The Inter-Mountain photo by Tim MacVean West Virginia Railroad Museum president Jim Schoonover gives an oral railroad history to members of the Elkins Rotary club Monday afternoon.

ELKINS — Elkins Rotarians received an oral history of railroads in the area during their weekly meeting Monday at the Elkins-Randolph County YMCA.

Jim Schoonover, president of the West Virginia Railroad Museum, located in the former Darden Mill along Railroad Avenue in Elkins, spoke to the group, sharing stories regarding railroads in and around Elkins.

“The first railroad chartered in the United States was the New Jersey Railroad in 1850. It is a common misconception that it was the (Baltimore and Ohio),” he said.

However, he added the B&O Railroad was the first to have passenger revenues, and was the first to operate between the eastern seaboard and Ohio River.

“It was the first to operate a locomotive built in the United States. The railroad in New Jersey used horses for a while then locomotives that came from Great Britain,” he said.

Schoonover added the first railroad telegraph line also was utilized by the B&O Railroad.

“What year do you think the railroad was open between Baltimore and Wheeling?” Schoonover asked. “It happened Jan. 1, 1853. The first telegraph line for railroads, even though the federal government paid considerably for it, the first one was on the Baltimore and Ohio, and on May 24, 1844, the telegraph line was open between Camden Station in Baltimore and Washington, D.C.”

Schoonover said in 1861, Gen. Stonewall Jackson traveled to Harpers Ferry then on to Martinsville, where he stole 14 locomotives from the B&O Railroad.

“They took them over land by hauling them with horses, oxen and other things,” he said.

He added around that time was the first instance of the railroad being utilized during a time of war.

“The railroad changed hands and a lot of it had to do with the ineptitude of the Union generals …,” Schoonover said. “It was really the first time the railroad had been used during a war.”

He went on to say the railroad was important because many people ended up here, via the railroad, working in coal mines.
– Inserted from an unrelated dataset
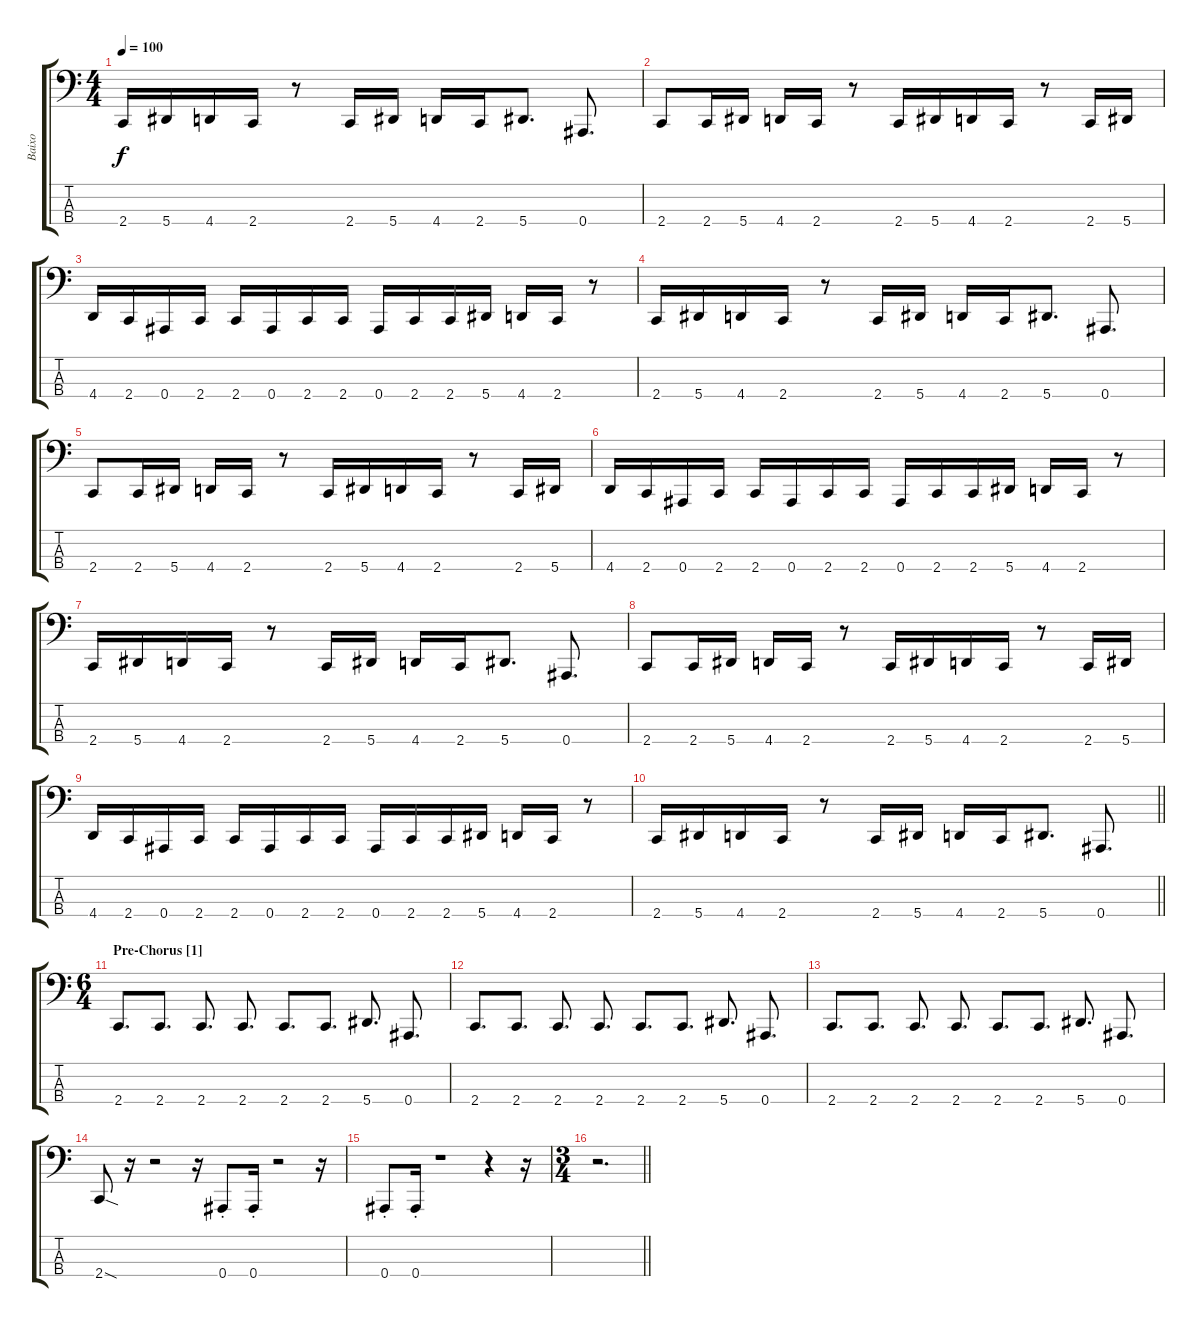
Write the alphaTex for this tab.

“If you were born in central West Virginia and you have an Italian name, or an Irish name or a Polish name, quite likely your ancestors were brought here by the railroad, so these folks could then work in the coal mines here in West Virginia,” Schoonover said. “They were given a free ticket. It wasn’t pleasant work they did but a lot of us who live here — you know people and there’s probably several of us here in the room — you can trace people back from where they came into New York and arrived by train.

“The Swiss in Helvetia came by railroad here. The railroads, especially the B&O, being the first one to the Ohio River, gave a system of transportation to a place that didn’t have one,” he continued.
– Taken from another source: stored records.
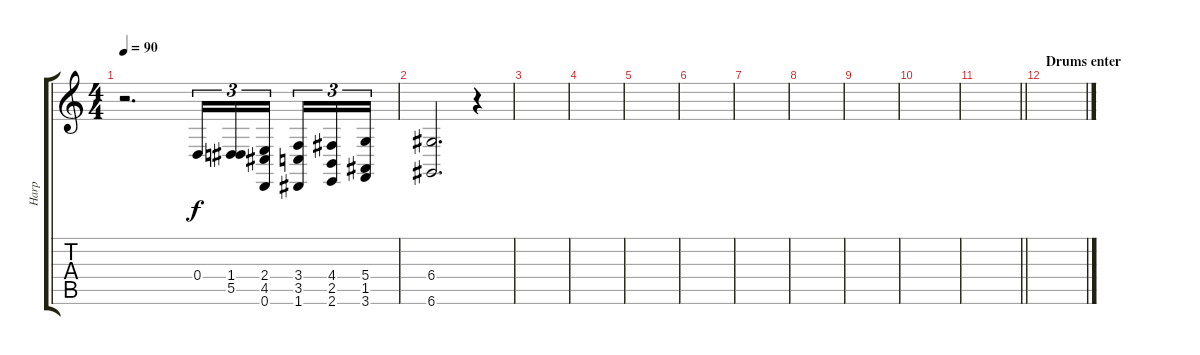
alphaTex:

\track ("Harp" "Harp") {instrument orchestralharp}
\staff {score tabs}
\tuning (E4 B3 G3 D3 A2 D2) {hide}
\ts (4 4)
\tempo 90
\clef g2
\ks c
r.2{d dy f volume 8} 0.4.16{tu (3 2)} (1.4 5.5).16{tu (3 2)} (2.4 4.5 0.6).16{tu (3 2) beam splitsecondary} (3.4 3.5 1.6).16{tu (3 2)} (4.4 2.5 2.6).16{tu (3 2)} (5.4 1.5 3.6).16{tu (3 2)} |
(6.4 6.6).2{d} r.4 |
|
|
|
|
|
|
|
|
\barLineRight lightlight
|
\section ("" "Drums enter")
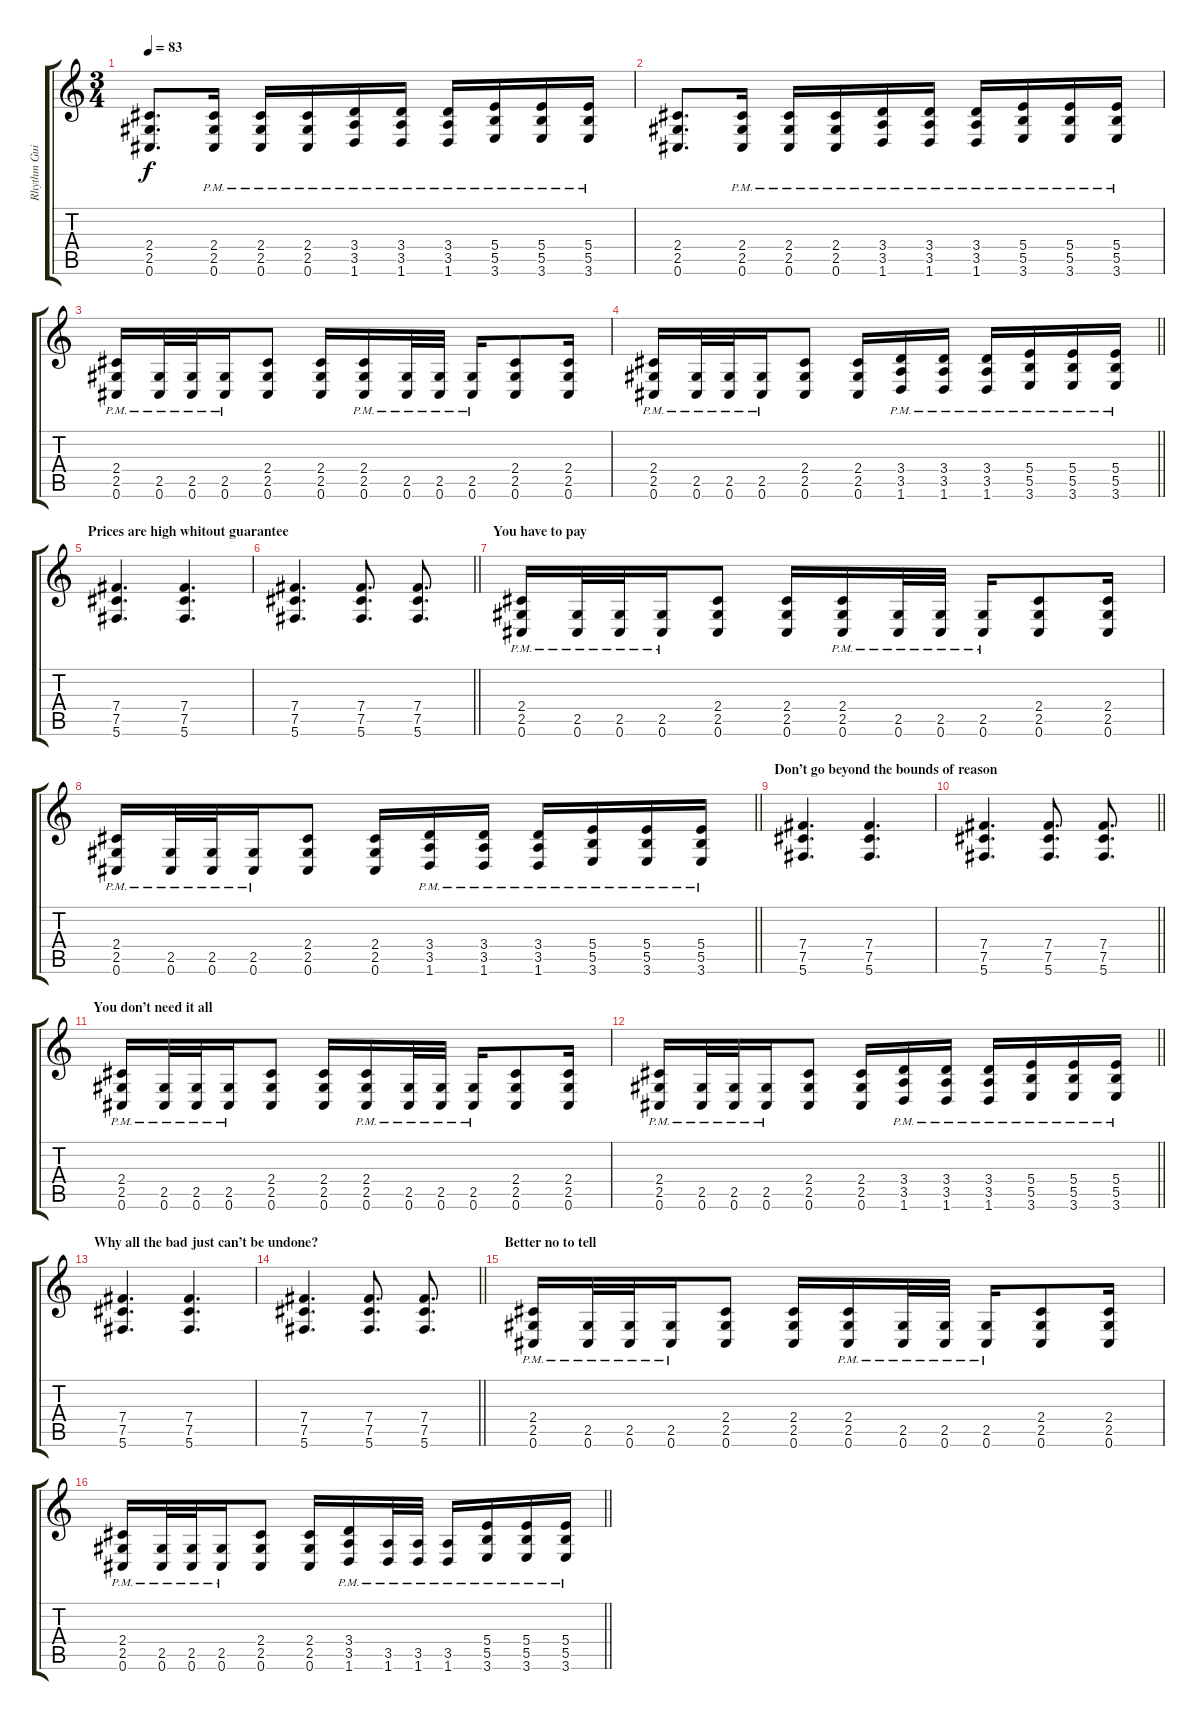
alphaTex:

\track ("Rhythm Guitar" "Rhythm Gui") {instrument overdrivenguitar}
\staff {score tabs}
\tuning (Db4 Ab3 E3 B2 Gb2 Db2) {hide}
\ts (3 4)
\tempo 83
\clef g2
\ks c
(2.4 2.5 0.6).8{d dy f} (2.4{pm} 2.5{pm} 0.6{pm}).16 (2.4{pm} 2.5{pm} 0.6{pm}).16 (2.4{pm} 2.5{pm} 0.6{pm}).16 (3.4{pm} 3.5{pm} 1.6{pm}).16 (3.4{pm} 3.5{pm} 1.6{pm}).16 (3.4{pm} 3.5{pm} 1.6{pm}).16 (5.4{pm} 5.5{pm} 3.6{pm}).16 (5.4{pm} 5.5{pm} 3.6{pm}).16 (5.4{pm} 5.5{pm} 3.6{pm}).16 |
(2.4 2.5 0.6).8{d} (2.4{pm} 2.5{pm} 0.6{pm}).16 (2.4{pm} 2.5{pm} 0.6{pm}).16 (2.4{pm} 2.5{pm} 0.6{pm}).16 (3.4{pm} 3.5{pm} 1.6{pm}).16 (3.4{pm} 3.5{pm} 1.6{pm}).16 (3.4{pm} 3.5{pm} 1.6{pm}).16 (5.4{pm} 5.5{pm} 3.6{pm}).16 (5.4{pm} 5.5{pm} 3.6{pm}).16 (5.4{pm} 5.5{pm} 3.6{pm}).16 |
(2.4{pm} 2.5{pm} 0.6{pm}).16 (2.5{pm} 0.6{pm}).32 (2.5{pm} 0.6{pm}).32 (2.5{pm} 0.6{pm}).16 (2.4 2.5 0.6).8 (2.4 2.5 0.6).16 (2.4{pm} 2.5{pm} 0.6{pm}).16 (2.5{pm} 0.6{pm}).32 (2.5{pm} 0.6{pm}).32 (2.5{pm} 0.6{pm}).16 (2.4 2.5 0.6).8 (2.4 2.5 0.6).16 |
\barLineRight lightlight
(2.4{pm} 2.5{pm} 0.6{pm}).16 (2.5{pm} 0.6{pm}).32 (2.5{pm} 0.6{pm}).32 (2.5{pm} 0.6{pm}).16 (2.4 2.5 0.6).8 (2.4 2.5 0.6).16 (3.4{pm} 3.5{pm} 1.6{pm}).16 (3.4{pm} 3.5{pm} 1.6{pm}).16 (3.4{pm} 3.5{pm} 1.6{pm}).16 (5.4{pm} 5.5{pm} 3.6{pm}).16 (5.4{pm} 5.5{pm} 3.6{pm}).16 (5.4{pm} 5.5{pm} 3.6{pm}).16 |
\section ("" "Prices are high whitout guarantee")
(7.4 7.5 5.6).4{d} (7.4 7.5 5.6).4{d} |
\barLineRight lightlight
(7.4 7.5 5.6).4{d} (7.4 7.5 5.6).8{d} (7.4 7.5 5.6).8{d} |
\section ("" "You have to pay")
(2.4{pm} 2.5{pm} 0.6{pm}).16 (2.5{pm} 0.6{pm}).32 (2.5{pm} 0.6{pm}).32 (2.5{pm} 0.6{pm}).16 (2.4 2.5 0.6).8 (2.4 2.5 0.6).16 (2.4{pm} 2.5{pm} 0.6{pm}).16 (2.5{pm} 0.6{pm}).32 (2.5{pm} 0.6{pm}).32 (2.5{pm} 0.6{pm}).16 (2.4 2.5 0.6).8 (2.4 2.5 0.6).16 |
\barLineRight lightlight
(2.4{pm} 2.5{pm} 0.6{pm}).16 (2.5{pm} 0.6{pm}).32 (2.5{pm} 0.6{pm}).32 (2.5{pm} 0.6{pm}).16 (2.4 2.5 0.6).8 (2.4 2.5 0.6).16 (3.4{pm} 3.5{pm} 1.6{pm}).16 (3.4{pm} 3.5{pm} 1.6{pm}).16 (3.4{pm} 3.5{pm} 1.6{pm}).16 (5.4{pm} 5.5{pm} 3.6{pm}).16 (5.4{pm} 5.5{pm} 3.6{pm}).16 (5.4{pm} 5.5{pm} 3.6{pm}).16 |
\section ("" "Don’t go beyond the bounds of reason")
(7.4 7.5 5.6).4{d} (7.4 7.5 5.6).4{d} |
\barLineRight lightlight
(7.4 7.5 5.6).4{d} (7.4 7.5 5.6).8{d} (7.4 7.5 5.6).8{d} |
\section ("" "You don’t need it all")
(2.4{pm} 2.5{pm} 0.6{pm}).16 (2.5{pm} 0.6{pm}).32 (2.5{pm} 0.6{pm}).32 (2.5{pm} 0.6{pm}).16 (2.4 2.5 0.6).8 (2.4 2.5 0.6).16 (2.4{pm} 2.5{pm} 0.6{pm}).16 (2.5{pm} 0.6{pm}).32 (2.5{pm} 0.6{pm}).32 (2.5{pm} 0.6{pm}).16 (2.4 2.5 0.6).8 (2.4 2.5 0.6).16 |
\barLineRight lightlight
(2.4{pm} 2.5{pm} 0.6{pm}).16 (2.5{pm} 0.6{pm}).32 (2.5{pm} 0.6{pm}).32 (2.5{pm} 0.6{pm}).16 (2.4 2.5 0.6).8 (2.4 2.5 0.6).16 (3.4{pm} 3.5{pm} 1.6{pm}).16 (3.4{pm} 3.5{pm} 1.6{pm}).16 (3.4{pm} 3.5{pm} 1.6{pm}).16 (5.4{pm} 5.5{pm} 3.6{pm}).16 (5.4{pm} 5.5{pm} 3.6{pm}).16 (5.4{pm} 5.5{pm} 3.6{pm}).16 |
\section ("" "Why all the bad just can’t be undone?")
(7.4 7.5 5.6).4{d} (7.4 7.5 5.6).4{d} |
\barLineRight lightlight
(7.4 7.5 5.6).4{d} (7.4 7.5 5.6).8{d} (7.4 7.5 5.6).8{d} |
\section ("" "Better no to tell")
(2.4{pm} 2.5{pm} 0.6{pm}).16 (2.5{pm} 0.6{pm}).32 (2.5{pm} 0.6{pm}).32 (2.5{pm} 0.6{pm}).16 (2.4 2.5 0.6).8 (2.4 2.5 0.6).16 (2.4{pm} 2.5{pm} 0.6{pm}).16 (2.5{pm} 0.6{pm}).32 (2.5{pm} 0.6{pm}).32 (2.5{pm} 0.6{pm}).16 (2.4 2.5 0.6).8 (2.4 2.5 0.6).16 |
\barLineRight lightlight
(2.4{pm} 2.5{pm} 0.6{pm}).16 (2.5{pm} 0.6{pm}).32 (2.5{pm} 0.6{pm}).32 (2.5{pm} 0.6{pm}).16 (2.4 2.5 0.6).8 (2.4 2.5 0.6).16 (3.4{pm} 3.5{pm} 1.6{pm}).16 (3.5{pm} 1.6{pm}).32 (3.5{pm} 1.6{pm}).32 (3.5{pm} 1.6{pm}).16 (5.4{pm} 5.5{pm} 3.6{pm}).16 (5.4{pm} 5.5{pm} 3.6{pm}).16 (5.4{pm} 5.5{pm} 3.6{pm}).16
Schoonover explained that in 1929, railroad employees’ wages averaged roughly 67 cents per hour compared to 1975, where they earned approximately $7.93 per hour.

“That wasn’t bad pay for the time. When we consider in 1975 they still had the shops here in Elkins. There were 700 people working in the railroad shops here in Elkins in 1975. These people, aside from the operations folks, the people that fixed the tracks, they had the shops which made cars and repaired cars here,” he said. “These were great jobs. These jobs pretty well all were gone by 1987, so when we look at things that happened from the mid-’70s to the mid-’80s here locally, we saw 700 really good-paying jobs evaporate. … A lot of people left and took jobs doing other things, but it was a big blow to this community when we saw all those jobs leave.”

He closed by saying the history of the railroad affects everyone in the region.

“When we talk about the history of all this, the history of the railroad is the history of all of us here,” Schoonover said.